Discussão da diversidade racial chega, enfim, ao trabalho

Autor

  • Humberto Adami

    é advogado e mestre em Direito. É Diretor do IARA Instituto de Advocacia Racial e Ambiental e ex- Ouvidor da SEPPIR Secretaria Nacional de Políticas de Igualdade Racial da Presidência da República.  Atualmente preside a Comissão Nacional da Verdade da Escravidão Negra no Brasil do Conselho Federal da OAB. 

3 de dezembro de 2006, 6h02

A desigualdade racial do mercado de trabalho deve ser combatida todo o dia, o dia todo. Esta é uma das claras idéias que empresas estão incorporando ao seu dia a dia, sabedoras que as dificuldades inerentes à implementação da diversidade racial agregam duas qualidades vitais para os negócios: criatividade e rentabilidade. Ser igual, com todas as diferenças, é legal, é constitucional e também é lucrativo e ético.

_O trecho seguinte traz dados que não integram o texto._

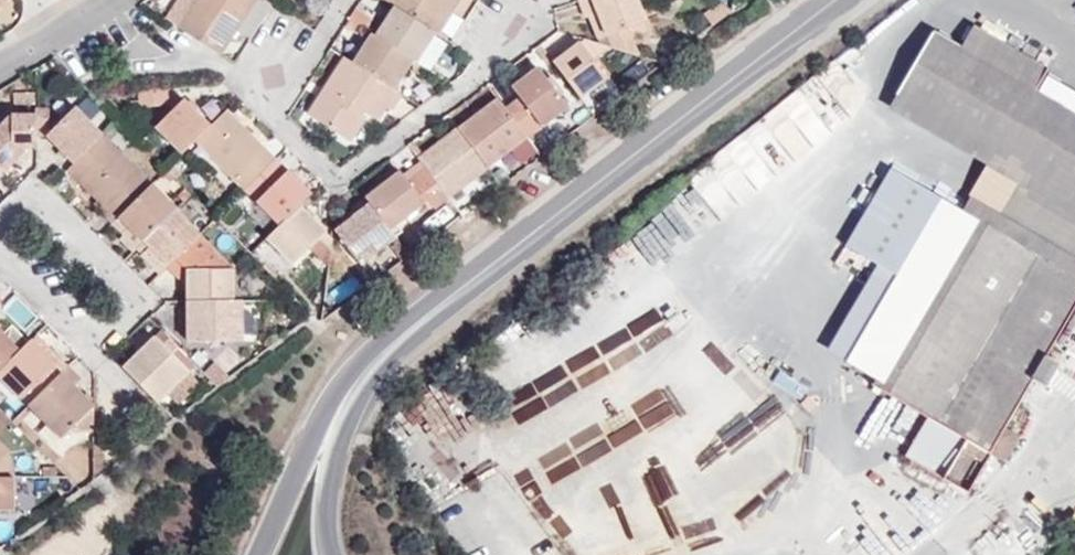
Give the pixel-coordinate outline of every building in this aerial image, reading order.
[(179,28),(220,54),(256,0),(198,0),(179,28)] [(439,34),(461,0),(386,0),(396,6),(436,32),(439,34)] [(579,0),(586,18),(588,17),(597,13),(607,36),(628,28),(631,35),(647,30),(644,21),(646,20),(638,0),(580,0),(579,0)] [(414,60),(417,61),(436,32),(396,6),(377,36),(414,60)] [(597,13),(588,17),(597,40),(607,36),(597,13)] [(612,48),(640,56),(631,35),(628,28),(607,36),(612,48)] [(999,216),(1073,259),(1066,272),(1074,277),(1074,113),(1035,90),(1046,70),(973,28),(963,46),(934,30),(888,109),(1017,183),(999,216)] [(377,36),(373,34),(355,63),(395,89),(414,60),(377,36)] [(554,62),(580,97),(607,77),(593,59),(610,47),(584,40),(554,62)] [(393,108),(402,93),(395,89),(355,63),(345,57),(309,115),(350,141),(368,114),(379,119),(388,106),(393,108)] [(506,108),(528,136),(567,106),(538,68),(512,88),(520,98),(506,108)] [(168,104),(167,89),(139,92),(139,100),(131,101),(131,109),(168,104)] [(459,128),(488,167),(509,150),(528,136),(506,108),(498,98),(459,128)] [(196,141),(211,127),(184,100),(157,127),(183,154),(196,141)] [(75,164),(103,135),(74,108),(47,135),(75,164)] [(277,160),(227,110),(211,127),(196,141),(246,191),(277,160)] [(36,150),(35,114),(11,115),(0,125),(0,166),(5,171),(26,150),(36,150)] [(449,197),(488,167),(459,128),(419,158),(426,168),(449,197)] [(99,209),(114,223),(119,218),(152,184),(103,135),(75,164),(69,169),(104,205),(99,209)] [(300,206),(312,194),(277,160),(246,191),(281,225),(300,206)] [(830,346),(888,381),(984,219),(893,165),(845,246),(878,265),(830,346)] [(10,175),(5,171),(0,166),(0,184),(10,175)] [(435,208),(449,197),(426,168),(410,179),(435,208)] [(401,171),(367,198),(390,229),(425,203),(401,171)] [(63,176),(52,187),(61,196),(72,186),(63,176)] [(177,209),(152,184),(119,218),(144,242),(176,211),(177,209)] [(362,264),(397,238),(390,229),(367,198),(353,209),(356,214),(336,231),(362,264)] [(326,232),(300,206),(281,225),(268,238),(294,264),(320,238),(326,232)] [(142,255),(162,274),(171,265),(201,235),(176,211),(144,242),(149,247),(142,255)] [(921,464),(968,492),(990,453),(1001,458),(1007,457),(1015,441),(1014,435),(1004,428),(1018,405),(1061,330),(1074,306),(1074,277),(1066,272),(1073,259),(999,216),(984,219),(888,381),(892,390),(930,413),(914,443),(927,451),(921,464)] [(320,238),(333,250),(334,239),(326,232),(320,238)] [(188,283),(188,302),(235,301),(234,269),(201,235),(171,265),(188,283)] [(144,242),(136,250),(142,255),(149,247),(144,242)] [(235,301),(188,302),(188,342),(243,341),(243,301),(235,301)] [(664,309),(500,386),(516,419),(680,342),(664,309)] [(3,334),(20,350),(29,342),(13,325),(3,334)] [(179,347),(162,330),(156,336),(173,354),(179,347)] [(1061,330),(1018,405),(1031,413),(1074,339),(1061,330)] [(20,350),(3,334),(0,331),(0,371),(20,350)] [(50,349),(36,335),(32,339),(44,354),(50,349)] [(123,367),(158,403),(190,372),(173,354),(156,336),(123,367)] [(29,405),(67,366),(50,349),(44,354),(32,339),(29,342),(20,350),(0,371),(0,378),(28,406),(29,405)] [(192,360),(209,376),(218,365),(203,349),(192,360)] [(70,430),(95,429),(95,406),(73,386),(81,377),(68,366),(67,366),(29,405),(63,438),(70,430)] [(13,476),(14,476),(9,450),(0,441),(0,477),(13,476)] [(907,455),(921,464),(927,451),(914,443),(907,455)] [(14,510),(13,476),(0,477),(0,509),(14,510)]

Isso sim é responsabilidade social.

Como tais valores não puderam ser percebidos antes? Como pôde ser mantido um país com tamanho “fosso racial”?, como denominou o economista Gesner Oliveira durante o II Seminário de Diversidade Racial Corporativa e Ações Afirmativas, realizado nos dias 9 e 10 de novembro de 2006, em São Paulo, pela Universidade da Cidadania Zumbi dos Palmares e Fundação Cultural Itaú.

A Federação Nacional dos Advogados (Fenadv) e o Instituto de Advocacia Racial e Ambiental (Iara) têm mantido decidida postura no sentido de provocar a investigação de tal desigualdade racial. Com isso, tem aberto uma trilha de avanços na busca de caminhos e soluções para toda a sociedade brasileira.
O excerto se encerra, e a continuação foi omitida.